Mon père est femme de ménage

 » ça veut dire que tu regardes plus souvent le sol que le ciel et que ça t’empêche pas de marcher dans la merde « 

Mon père est femme de ménage, c’est une bande annonce plutôt attirante, le prix du public au festival international du film de comédie à l’Alpe d’Huez et un casting assez bien choisi : François Cluzet , mais surtout Jérémie Duvall que l’on a découvert dans Le fils à Jo. Des dialogues pas trop mal ficelés, et des répliques cinglantes, drôles ; c’est à peu près tout ce qu’offre ce film. Malgré une situation initiale qui offre des tas de promesses, le reste du film est une succession de moments drôles sans vraiment de fond ; et une fin plus que rédibitoire pour accéder aux films qui peuvent être classés dans « Quoi en penser ? « 

Le personnage principal, Polo, 16 ans, vit sa vie de collégien, et partage le reste de son temps avec sa famille : une sœur obsédée par les élections de miss, une mère alitée qui passe ses journées devant la télé et son père, femme de ménage. Les stéréotypes s’inversent, il y avait de la matière, mais le soufflé se dégonfle. A vrai dire, on n’est pas à regarder sa montre, impatient de pouvoir enfin sortir de la salle, mais on ne comprends où veut en venir la réalisatrice, et on la sait irrattrapable une fois que le générique défile. Elle racontait quoi l’histoire au fond ? Rien.
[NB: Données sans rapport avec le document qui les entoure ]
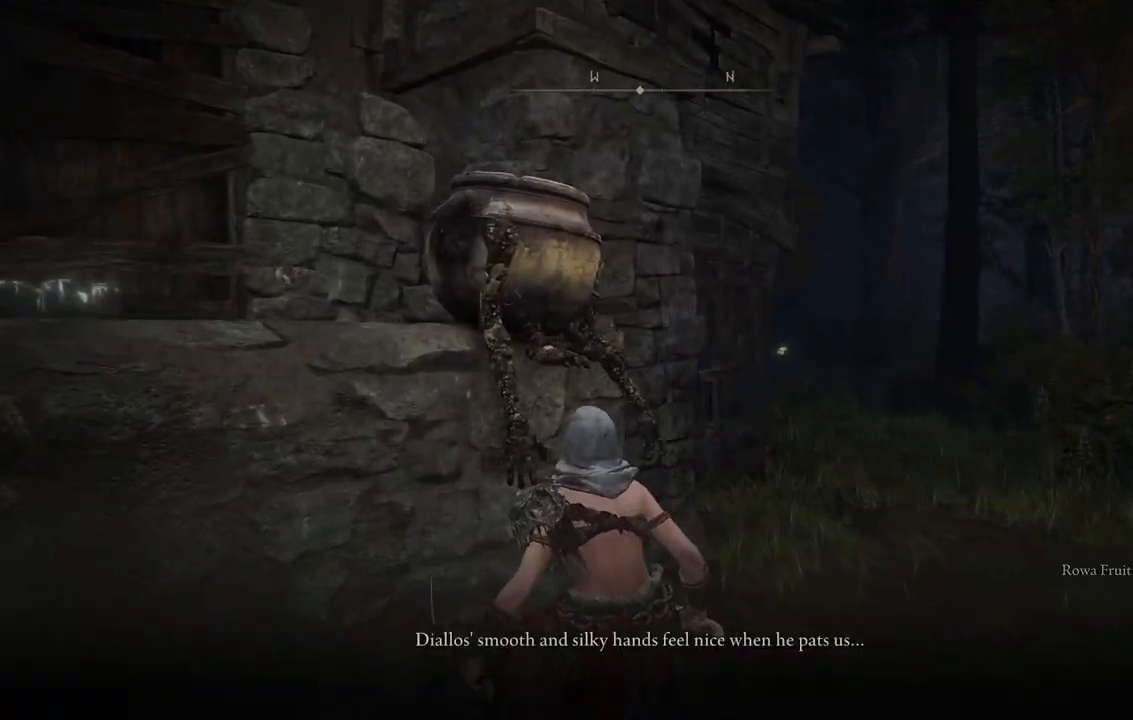
{"dt_ms": 500, "buttons": [], "left_stick": "center", "right_stick": "center", "events": []}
Selon la réalisatrice Saphia Azzeddine, il s’agit d’une comédie sociale. A vrai dire cette écraivaine de trois bouquins, actrice dans la dernière daube l’Italien et réalisatrice pour la première fois sur ce film, n’a pas la carrure pour réaliser un chef d’oeuvre. Ce n’est bien sur pas sur ce CV que je m’appuie, mais sur une interview qu’elle donne à propos de ce film.  » Comédie sociale  » insinue un minimum de conviction à défendre, elle définit ainsi sa réalisation parce que c’est de « l’humour qui n’est pas bête, qui cherche à faire passer un message » ; le seul message qu’il est possible de comprendre c’est qu’à l’adolescence il est normal de ne pas se sentir à sa place. Toute personne de plus de 17 ans, l’a bien compris.
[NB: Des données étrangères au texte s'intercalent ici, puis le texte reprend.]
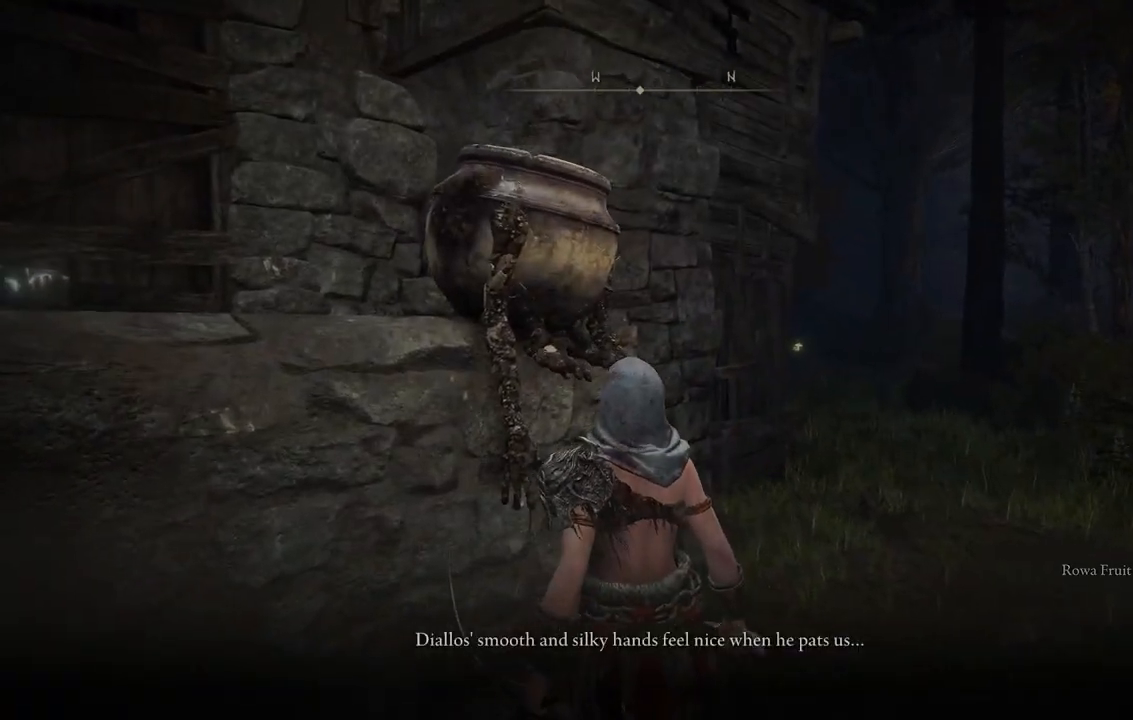
{"dt_ms": 500, "buttons": [], "left_stick": "left", "right_stick": "left", "events": [[83, "right_stick", "left"], [317, "A", "down"], [317, "left_stick", "left"], [500, "A", "up"]]}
Il n’est pas dans mes habitudes de dénigrer un film, je reconnais toujours, et là aussi, le travail de création. Saphia Azzeddine a adapté un de ses livres pour ce film, il doit être grisant de pouvoir faire une telle chose, mais il est important de réfléchir que réalisateur est un métier qui s’apprend. Une lacune qu’elle reconnait dans cette interview à travers l’aveu qu’elle n’a jamais suivi de cursus cinématographique. En plus d’être assez mal réalisé, avec une bande son qui n’est même pas potable, la réalisatrice semble voir la vie en rose en voulant dénoncer les classes sociales et l’imperméabilité de celles-ci, les blagues racistes et antisémites, qu’elle même semble découvrir alors que la majorité de ses spectateurs les connaissent au quotidien.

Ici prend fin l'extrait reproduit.